* [Your instructions]: Without including any picture, return the complete set of records exactly.

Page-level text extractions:
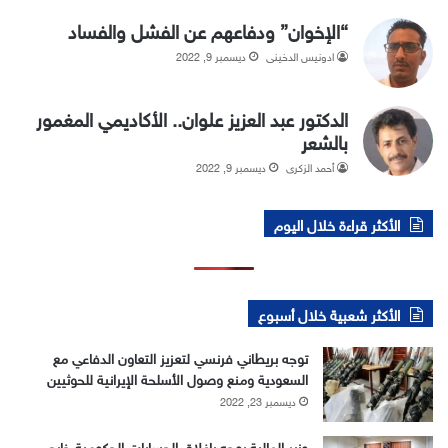
“الإخوان” ودفاعهم عن الفشل والفساد
ادونيس الدخيني
ديسمبر 9, 2022
الدكتور عبد العزيز علوان.. الأكاديمي المغمور
بالشعر
أحمد الزكري
ديسمبر 9, 2022
الأكثر قراءة خلال اليوم
الأكثر شعبية خلال أسبوع
توجه بريطاني فرنسي لتعزيز التعاون الدفاعي مع
السعودية ومنع وصول الأسلحة الإيرانية للحوثيين
ديسمبر 23, 2022
وزير المالية يوجه بإغلاق الحسابات الحكومية خارج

* [Problem solution]:
“الإخوان” ودفاعهم عن الفشل والفساد
ادونيس الدخيني
ديسمبر 9, 2022
الدكتور عبد العزيز علوان.. الأكاديمي المغمور
بالشعر
أحمد الزكري
ديسمبر 9, 2022
الأكثر قراءة خلال اليوم
الأكثر شعبية خلال أسبوع
توجه بريطاني فرنسي لتعزيز التعاون الدفاعي مع
السعودية ومنع وصول الأسلحة الإيرانية للحوثيين
ديسمبر 23, 2022
وزير المالية يوجه بإغلاق الحسابات الحكومية خارج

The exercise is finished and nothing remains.